Some days ago, Intel announced a new version of their C++ and Fortran compilers. According to their announcement:
Application performance is also accelerated by multi-core processors through the use of multiple threads.
So... as far as I understand, and as some other news sites mention, this means that the compiler tries to automatically parallelize a program by creating multiple threads; the code executed on each thread is decided at build time through some algorithm that deduces which blocks of code can be executed at the same time.

If this is true — I mean, if I understood it correctly —, it sounds great but I don't know to what level the compiler is able to extract useful information from code blocks in either C++ and Fortran. These two languages follow the imperative programming paradigm: a program written in them describes step by step how the machine must operate. In other words: the program specifies how a specific type of machine (a load/store one) must behave in order to compute a result, not how the result is computed.

Extracting parallelization information from this type of languages seems hard if not impossible except for very simple cases. Even more, most imperative languages are not protected against side effects: there is a global state that is accessible from any part of the program, which means that you cannot predict how a specific call will change this global state. In terms of functions: a function with a specific set of parameters can return different values on each call, because it can store auxiliary information on global variables.

It seems to me that functional languages are much more suitable to this kind of compiler-level parallelization than imperative ones. In a functional language, the program describes how to compute a result at an abstract level, not how to reach that result by a specific type of machine. The way the compiler arrives to that result is generally irrelevant. (If you know SQL, it has the same properties: you describe what you want to know through a query but you don't know how the database engine will handle it.) Furthermore, and this is important, purely functional languages such as Haskell do not have side effects as long as you don't use monads. So what does this mean? A function, when called with a specific same of parameters, will always return the same result. (So yes, the compiler could, and possible does, trivially apply memoization.)

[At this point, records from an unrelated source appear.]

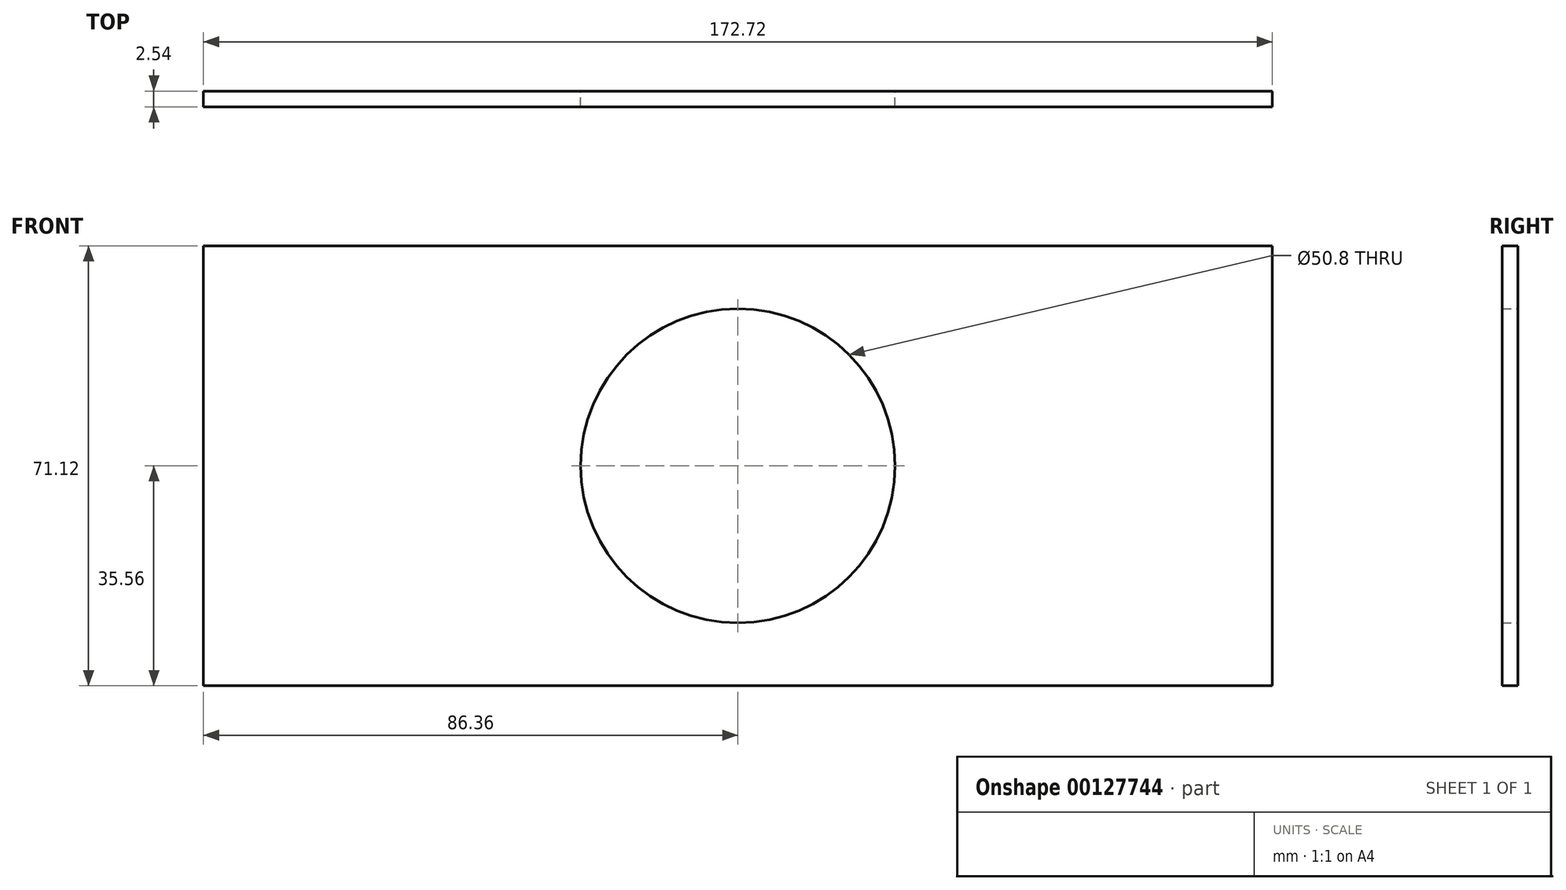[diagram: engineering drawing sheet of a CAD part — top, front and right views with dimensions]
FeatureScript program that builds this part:
annotation { "Feature Type Name" : "Feature", "Feature Type Description" : "" }
export const myFeature = defineFeature(function(context is Context, id is Id, definition is map)
    precondition{}
    {
        {
            var Q0;
            Q0=qCreatedBy(makeId("Front.planeOp"),FACE);
            var sketch = newSketch(context, id + "F0", { "sketchPlane" : qUnion([Q0])});
            skLineSegment(sketch, "E0.bottom", {"start": v(-86.36, 35.56) * mm, "end": v(86.36, 35.56) * mm});
            skLineSegment(sketch, "E0.top", {"start": v(-86.36, -35.56) * mm, "end": v(86.36, -35.56) * mm});
            skLineSegment(sketch, "E0.left", {"start": v(-86.36, 35.56) * mm, "end": v(-86.36, -35.56) * mm});
            skLineSegment(sketch, "E0.right", {"start": v(86.36, 35.56) * mm, "end": v(86.36, -35.56) * mm});
            skPoint(sketch, "E0.middle", {"position": v(0, 0) * mm});
            skCircle(sketch, "E1", {"center": v(0, 0) * mm, "radius": 25.4 * mm});
            skSolve(sketch);
        }
        {
            var Q0;
            Q0=makeQuery(id+"F0.imprint","IMPRINT",FACE,{"disambiguationData":[TD([[makeQuery(id+"F0.imprint","IMPRINT",EDGE,{"derivedFrom":sQuery(id+"F0.wireOp",EDGE,"E0.bottom")}),-1.0]])]});
            extrude(context, id + "F1", {"entities" : qUnion([Q0]), "depth" : 2.54 * mm});
        }
    });
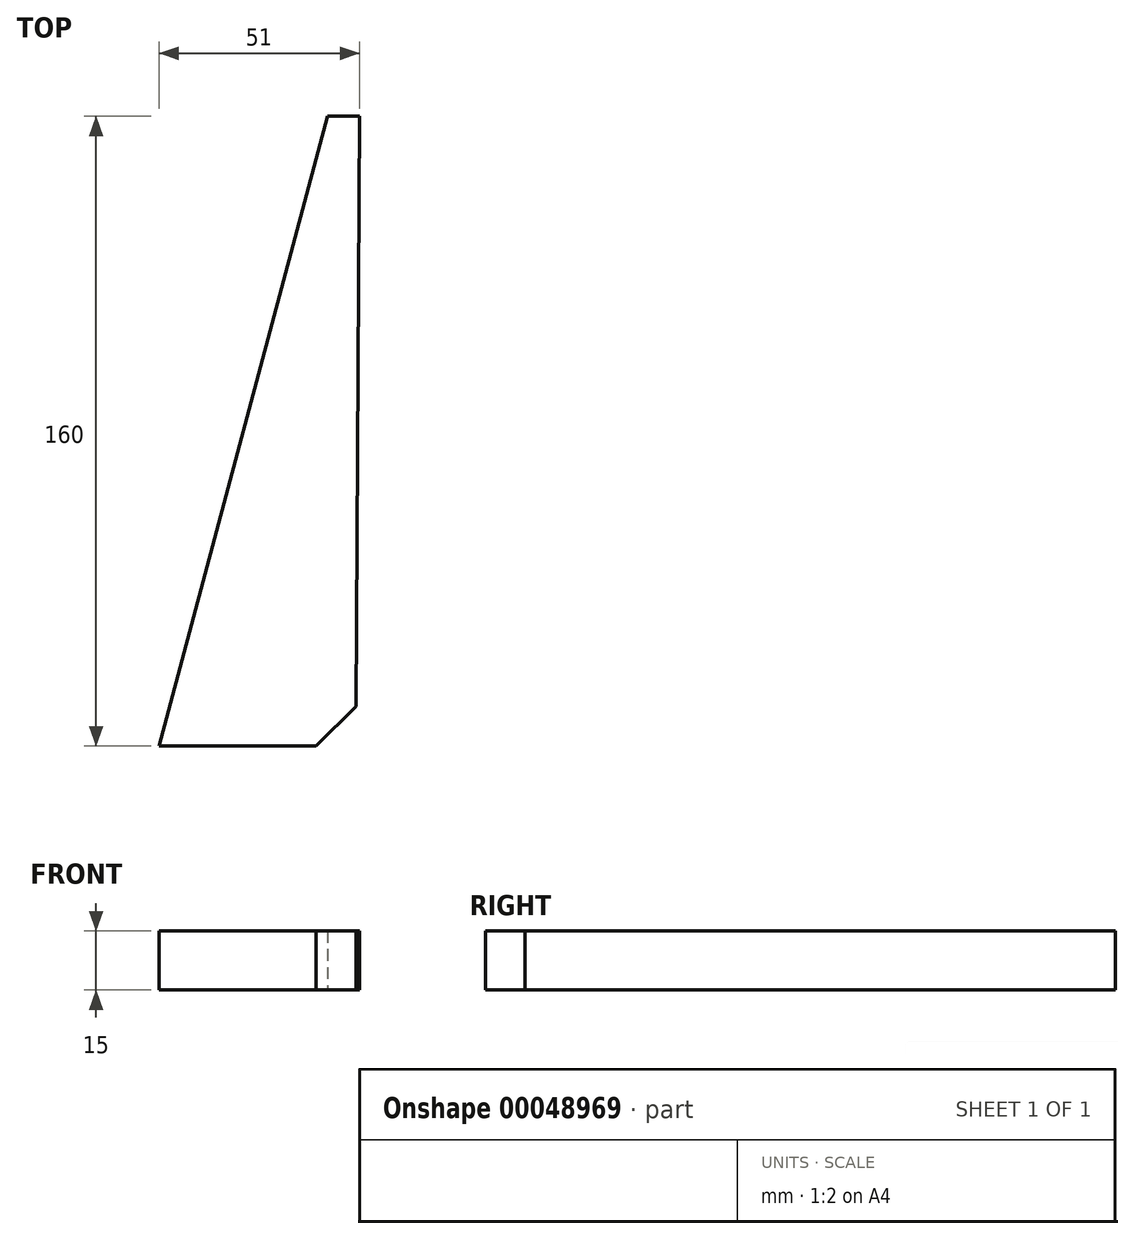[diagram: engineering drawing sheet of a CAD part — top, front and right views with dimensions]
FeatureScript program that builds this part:
annotation { "Feature Type Name" : "Feature", "Feature Type Description" : "" }
export const myFeature = defineFeature(function(context is Context, id is Id, definition is map)
    precondition{}
    {
        {
            var Q0;
            Q0=qCreatedBy(makeId("Top.planeOp"),FACE);
            var sketch = newSketch(context, id + "F0", { "sketchPlane" : qUnion([Q0])});
            skLineSegment(sketch, "E0", {"start": v(0, 0) * mm, "end": v(-50, 0) * mm});
            skLineSegment(sketch, "E1", {"start": v(1, 160) * mm, "end": v(0, 0) * mm});
            skLineSegment(sketch, "E2", {"start": v(-7.13, 160) * mm, "end": v(-50, 0) * mm});
            skLineSegment(sketch, "E3", {"start": v(-7.13, 160) * mm, "end": v(1, 160) * mm});
            skSolve(sketch);
        }
        {
            var Q0;
            Q0=makeQuery(id+"F0.imprint","IMPRINT",FACE,{"disambiguationData":[TD([[makeQuery(id+"F0.imprint","IMPRINT",EDGE,{"derivedFrom":sQuery(id+"F0.wireOp",EDGE,"E0")}),-1.0]])]});
            extrude(context, id + "F1", {"entities" : qUnion([Q0]), "depth" : 15 * mm});
        }
        {
            var Q0;
            Q0=makeQuery(id+"F1.opExtrude","SWEPT_EDGE",EDGE,{"disambiguationData":[OSD([sQuery(id+"F0.wireOp",EDGE,"E0"),sQuery(id+"F0.wireOp",EDGE,"E1")])]});
            chamfer(context, id + "F2", {"entities" : qUnion([Q0]), "chamferType" : ChamferType.OFFSET_ANGLE, "width" : 10 * mm, "oppositeDirection" : false, "angle" : 45 * degree, "tangentPropagation" : true});
        }
    });
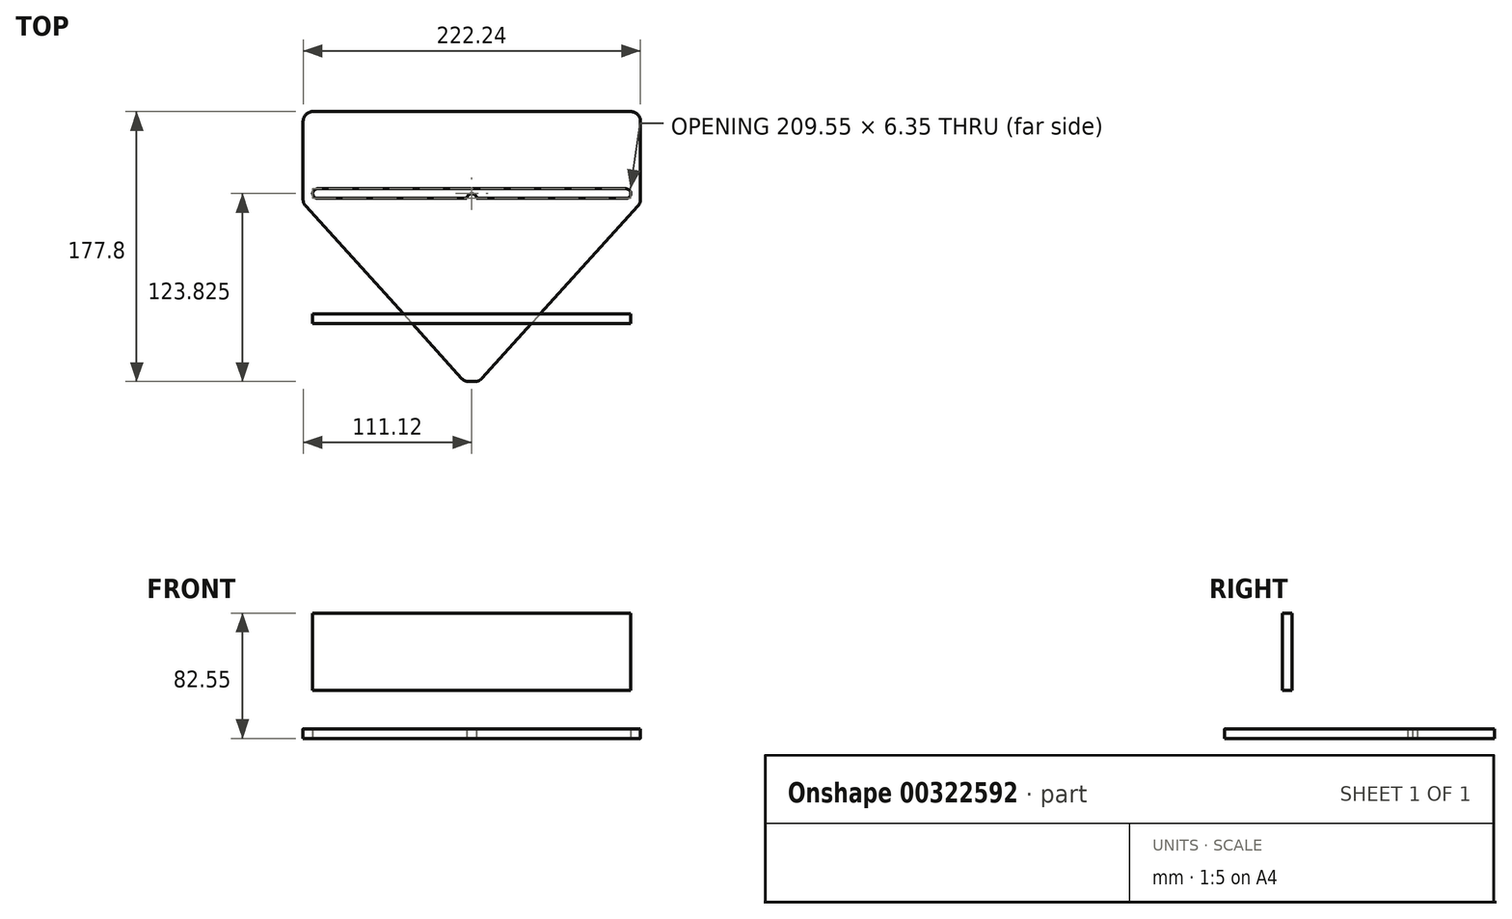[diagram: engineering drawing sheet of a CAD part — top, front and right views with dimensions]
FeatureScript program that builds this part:
annotation { "Feature Type Name" : "Feature", "Feature Type Description" : "" }
export const myFeature = defineFeature(function(context is Context, id is Id, definition is map)
    precondition{}
    {
        {
            var Q0;
            Q0=qCreatedBy(makeId("Top.planeOp"),FACE);
            var sketch = newSketch(context, id + "F0", { "sketchPlane" : qUnion([Q0])});
            skLineSegment(sketch, "E0", {"start": v(-111.13, -177.8) * mm, "end": v(111.13, -177.8) * mm});
            skLineSegment(sketch, "E1", {"start": v(111.13, 0) * mm, "end": v(-111.12, 0) * mm});
            skLineSegment(sketch, "E2", {"start": v(0, -177.8) * mm, "end": v(0, 0) * mm, "construction": true});
            skLineSegment(sketch, "E3", {"start": v(-111.13, -177.8) * mm, "end": v(-111.13, 0) * mm});
            skLineSegment(sketch, "E4", {"start": v(111.13, -177.8) * mm, "end": v(111.13, 0) * mm});
            skLineSegment(sketch, "E5", {"start": v(-101.6, -53.98) * mm, "end": v(101.6, -53.98) * mm, "construction": true});
            skArc(sketch, "E6.0.startCap", {"start": v(-101.6, -57.15) * mm, "mid": v(-104.78, -53.98) * mm, "end": v(-101.6, -50.8) * mm});
            skArc(sketch, "E6.0.endCap", {"start": v(101.6, -50.8) * mm, "mid": v(104.78, -53.98) * mm, "end": v(101.6, -57.15) * mm});
            skLineSegment(sketch, "E6.0.left", {"start": v(-101.6, -50.8) * mm, "end": v(101.6, -50.8) * mm});
            skLineSegment(sketch, "E6.0.right", {"start": v(-101.6, -57.15) * mm, "end": v(-3.17, -57.15) * mm});
            skLineSegment(sketch, "E7", {"start": v(0, -57.15) * mm, "end": v(0, -165.1) * mm, "construction": true});
            skArc(sketch, "E8.0.startCap", {"start": v(-3.18, -57.15) * mm, "mid": v(0, -53.98) * mm, "end": v(3.18, -57.15) * mm});
            skArc(sketch, "E8.0.endCap", {"start": v(3.17, -165.1) * mm, "mid": v(0, -168.28) * mm, "end": v(-3.17, -165.1) * mm});
            skLineSegment(sketch, "E8.0.left", {"start": v(3.18, -57.15) * mm, "end": v(3.17, -165.1) * mm});
            skLineSegment(sketch, "E8.0.right", {"start": v(-3.18, -57.15) * mm, "end": v(-3.17, -165.1) * mm});
            skArc(sketch, "E9", {"start": v(-9.53, -57.15) * mm, "mid": v(-6.35, -53.97) * mm, "end": v(-9.53, -50.8) * mm});
            skArc(sketch, "E10", {"start": v(9.53, -50.8) * mm, "mid": v(6.35, -53.97) * mm, "end": v(9.53, -57.15) * mm});
            skLineSegment(sketch, "E11.trimOffspring", {"start": v(3.17, -57.15) * mm, "end": v(101.6, -57.15) * mm});
            skLineSegment(sketch, "E12", {"start": v(-111.13, -60.33) * mm, "end": v(-4.76, -177.8) * mm});
            skLineSegment(sketch, "E13", {"start": v(4.76, -177.8) * mm, "end": v(111.13, -60.32) * mm});
            skSolve(sketch);
        }
        {
            var Q0;
            {var subQ0=sQuery(id+"F0.wireOp",EDGE,"E8.0.startCap");Q0=makeQuery(id+"F0.imprint","IMPRINT",FACE,{"disambiguationData":[TD([[makeQuery(id+"F0.imprint","IMPRINT",EDGE,{"derivedFrom":subQ0}),1.0]])]});}
            var Q1;
            {var subQ12=sQuery(id+"F0.wireOp",EDGE,"E1");Q1=makeQuery(id+"F0.imprint","IMPRINT",FACE,{"disambiguationData":[TD([[makeQuery(id+"F0.imprint","IMPRINT",EDGE,{"derivedFrom":subQ12}),1.0]])]});}
            extrude(context, id + "F1", {"entities" : qUnion([Q0, Q1]), "depth" : 6.35 * mm, "offsetDistance" : 25.4 * mm});
        }
        {
            var Q0;
            Q0=makeQuery(id+"F1.opExtrude","SWEPT_FACE",FACE,{"disambiguationData":[OSD([sQuery(id+"F0.wireOp",EDGE,"E0")])]});
            cPlane(context, id + "F2", {"entities" : qUnion([Q0]), "cplaneType" : CPlaneType.OFFSET, "offset" : 38.1 * mm, "oppositeDirection" : true, "width" : 152.4 * mm, "height" : 152.4 * mm});
        }
        {
            var Q0;
            Q0=qCreatedBy(id+"F2.planeOp",FACE);
            var sketch = newSketch(context, id + "F3", { "sketchPlane" : qUnion([Q0])});
            skLineSegment(sketch, "E14.bottom", {"start": v(-104.77, 82.55) * mm, "end": v(104.77, 82.55) * mm});
            skLineSegment(sketch, "E14.top", {"start": v(-104.77, 31.75) * mm, "end": v(104.77, 31.75) * mm});
            skLineSegment(sketch, "E14.left", {"start": v(-104.77, 82.55) * mm, "end": v(-104.77, 31.75) * mm});
            skLineSegment(sketch, "E14.right", {"start": v(104.77, 82.55) * mm, "end": v(104.77, 31.75) * mm});
            skLineSegment(sketch, "E15.bottom", {"start": v(-104.77, 31.75) * mm, "end": v(-63.5, 31.75) * mm});
            skLineSegment(sketch, "E15.top", {"start": v(-104.77, 6.35) * mm, "end": v(-63.5, 6.35) * mm});
            skLineSegment(sketch, "E15.left", {"start": v(-104.77, 31.75) * mm, "end": v(-104.77, 6.35) * mm});
            skLineSegment(sketch, "E15.right", {"start": v(-63.5, 31.75) * mm, "end": v(-63.5, 6.35) * mm});
            skLineSegment(sketch, "E16.bottom", {"start": v(104.77, 31.75) * mm, "end": v(63.5, 31.75) * mm});
            skLineSegment(sketch, "E16.top", {"start": v(104.77, 6.35) * mm, "end": v(63.5, 6.35) * mm});
            skLineSegment(sketch, "E16.left", {"start": v(104.77, 31.75) * mm, "end": v(104.77, 6.35) * mm});
            skLineSegment(sketch, "E16.right", {"start": v(63.5, 31.75) * mm, "end": v(63.5, 6.35) * mm});
            skLineSegment(sketch, "E17", {"start": v(0, 6.35) * mm, "end": v(0, 82.55) * mm, "construction": true});
            skSolve(sketch);
        }
        {
            var Q0;
            Q0=makeQuery(id+"F3.imprint","IMPRINT",FACE,{"disambiguationData":[TD([[makeQuery(id+"F3.imprint","IMPRINT",EDGE,{"derivedFrom":sQuery(id+"F3.wireOp",EDGE,"E14.bottom")}),-1.0]])]});
            var Q1;
            Q1=makeQuery(id+"F3.imprint","IMPRINT",FACE,{"disambiguationData":[TD([[makeQuery(id+"F3.imprint","IMPRINT",EDGE,{"derivedFrom":sQuery(id+"F3.wireOp",EDGE,"E15.bottom")}),-1.0]])]});
            var Q2;
            Q2=makeQuery(id+"F3.imprint","IMPRINT",FACE,{"disambiguationData":[TD([[makeQuery(id+"F3.imprint","IMPRINT",EDGE,{"derivedFrom":sQuery(id+"F3.wireOp",EDGE,"E16.bottom")}),1.0]])]});
            extrude(context, id + "F4", {"entities" : qUnion([Q0, Q1, Q2]), "oppositeDirection" : true, "depth" : 6.35 * mm, "offsetDistance" : 25.4 * mm});
        }
        {
            var Q0;
            Q0=makeQuery(id+"F1.opExtrude","SWEPT_EDGE",EDGE,{"disambiguationData":[OSD([sQuery(id+"F0.wireOp",EDGE,"E3"),sQuery(id+"F0.wireOp",EDGE,"E12")])]});
            var Q1;
            Q1=makeQuery(id+"F1.opExtrude","SWEPT_EDGE",EDGE,{"disambiguationData":[OSD([sQuery(id+"F0.wireOp",EDGE,"E1"),sQuery(id+"F0.wireOp",EDGE,"E3")])]});
            var Q2;
            Q2=makeQuery(id+"F1.opExtrude","SWEPT_EDGE",EDGE,{"disambiguationData":[OSD([sQuery(id+"F0.wireOp",EDGE,"E0"),sQuery(id+"F0.wireOp",EDGE,"E12")])]});
            var Q3;
            Q3=makeQuery(id+"F1.opExtrude","SWEPT_EDGE",EDGE,{"disambiguationData":[OSD([sQuery(id+"F0.wireOp",EDGE,"E0"),sQuery(id+"F0.wireOp",EDGE,"E13")])]});
            var Q4;
            Q4=makeQuery(id+"F1.opExtrude","SWEPT_EDGE",EDGE,{"disambiguationData":[OSD([sQuery(id+"F0.wireOp",EDGE,"E1"),sQuery(id+"F0.wireOp",EDGE,"E4")])]});
            var Q5;
            Q5=makeQuery(id+"F1.opExtrude","SWEPT_EDGE",EDGE,{"disambiguationData":[OSD([sQuery(id+"F0.wireOp",EDGE,"E4"),sQuery(id+"F0.wireOp",EDGE,"E13")])]});
            fillet(context, id + "F5", {"entities" : qUnion([Q0, Q1, Q2, Q3, Q4, Q5]), "radius" : 6.35 * mm, "tangentPropagation" : true, "allowEdgeOverflow" : false});
        }
    });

With these characteristics, a compiler for a functional language could do much more to implement compiler-level parallelization. Each call to a function could be analyzed to see which other functions it calls, thus generating a call graph; later on, the compiler could decide which subset of this graph is sent to each computing core (i.e. placed on an independent thread) and merge the results between threads when it got to processing the top level function it split. So if you had an expression such as:

foo = (bar 3 4) + (baz 5 6)

The compiler could prepare two threads, one to compute the result of bar 3 4 and one to calculate bar 5 6. At the end, and after the two threads finished, it could do the sum. Of course, bar and baz could have to be "large" enough to compensate the time spent on creating and managing the threads.

Anyway, what I wanted to emphasize is that depending on the language you choose, doing specific types of code analysis and optimization can be much easier and, of course, much better.

To conclude, and as I'm talking about Haskell, I'd like to suggest you to read the article "An introduction to Haskell, part 1" recently published at ONLamp.com. It ends talking about this idea a bit.